Experimenting with Oxygene


Oxygene (pronounced like oxygen) is a programming language by the folks at RemObjects. It is a dialect of ObjectPascal based on Delphi. Normally, I work with C-style languages with all of their brackets, so Oxygene is a bit of a departure for me. I was happy to see that RemObjects “fixed” a lot of the issues that always bothered me with Delphi.

A Modern Pascal?

Oxygene is actively developed by RemObjects, and they seem to have added every modern-language feature to their programming language. If your experiences in Pascal dialects are all from Delphi, you should really give Oxygene a look. Every modern programming idiom can be handled in Oxygene with relative ease.

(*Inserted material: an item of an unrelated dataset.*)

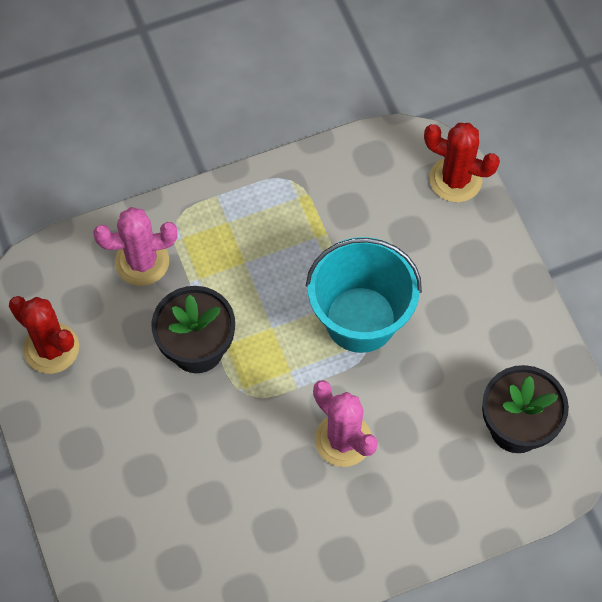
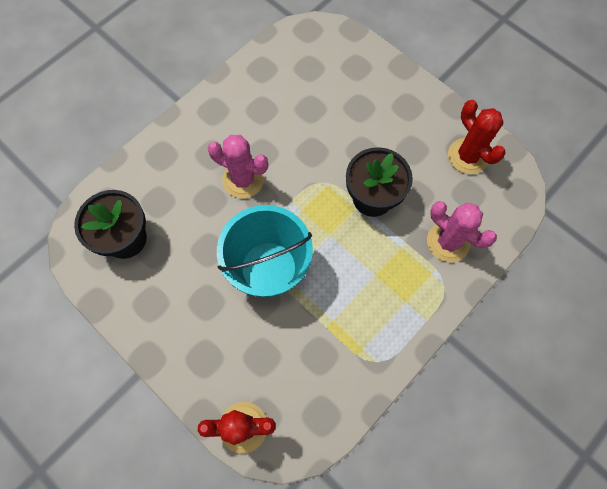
camera: 155 degrees right, 5 degrees up
(51, 348) = (467, 156): red cactus -> red cactus turned 45 degrees clockwise
(142, 262) = (448, 242): pink cactus -> pink cactus turned 75 degrees clockwise

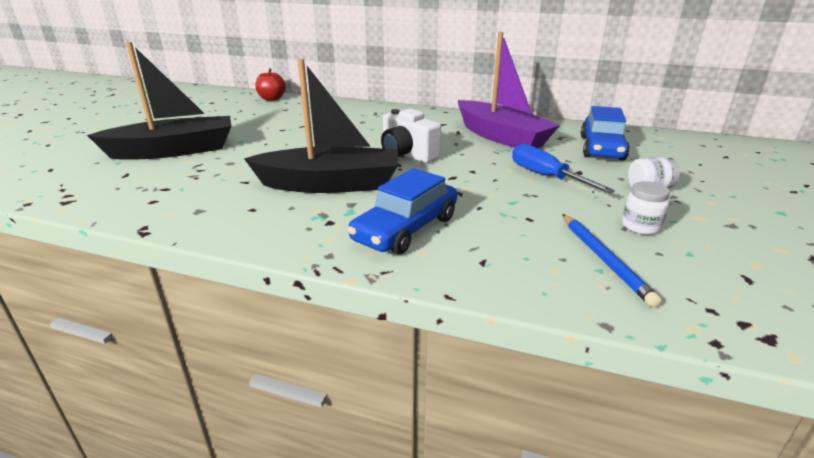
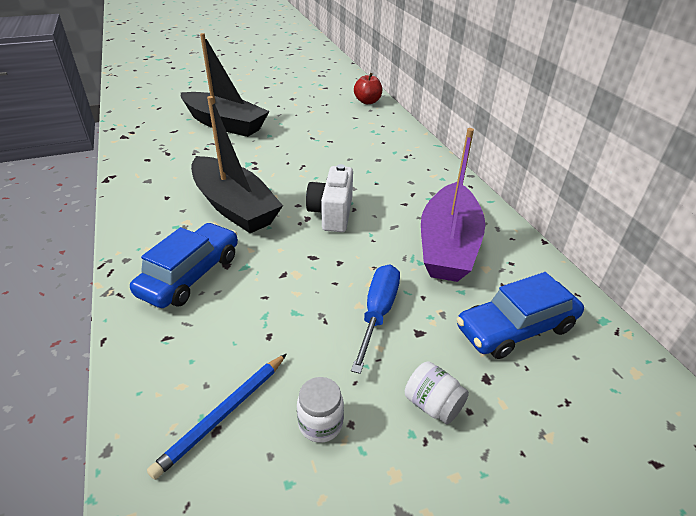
camera: 50 degrees right, 10 degrees up
(405, 229) = (191, 275): blue car -> blue car turned 120 degrees clockwise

Here is a list of some of the things that Oxygene updated from its Delphi roots:

  • You can declare variables at the point you need them (my favorite update)
  • Type inference is supported
  • Inline if, case, and for expressions
  • True namespace support
  • Nameless constructors and the new operator
  • No more procedure vs function, now it’s only method
  • GUIDs are no longer needed in interfaces
  • Much more, check it out here

Cross-Platform Done Right?

RemObjects positions Oxygene as the perfect solution for “native” development for multiple platforms. This is a somewhat different take on “native” development than a lot of people have, but it’s perhaps a more accurate definition. The Oxygene compiler targets the standard programming interface run-time for each of the major platforms. It compiles to run directly on the .Net runtime, the JVM/Dalvik VM, or as machine code linked to the Cocoa framework on OS X and iOS. In effect, Oxygene can be thought of as another JVM language, another .Net language, and another Cocoa language all at the same time. It’s cross-platform abstraction at the source code language level.

The closest cross-platform solution to Oxygene is probably Xamarin. Xamarin is a little different, and some of those differences are listed below.

What are the Benefits?

The benefits of using Oxygene are that you end up with an app for each platform that integrates 100%. The user interface will look, feel, and be completly native. With Xamarin, you need the Mono runtime to be distributed with your application. This is not the case with Oxygene.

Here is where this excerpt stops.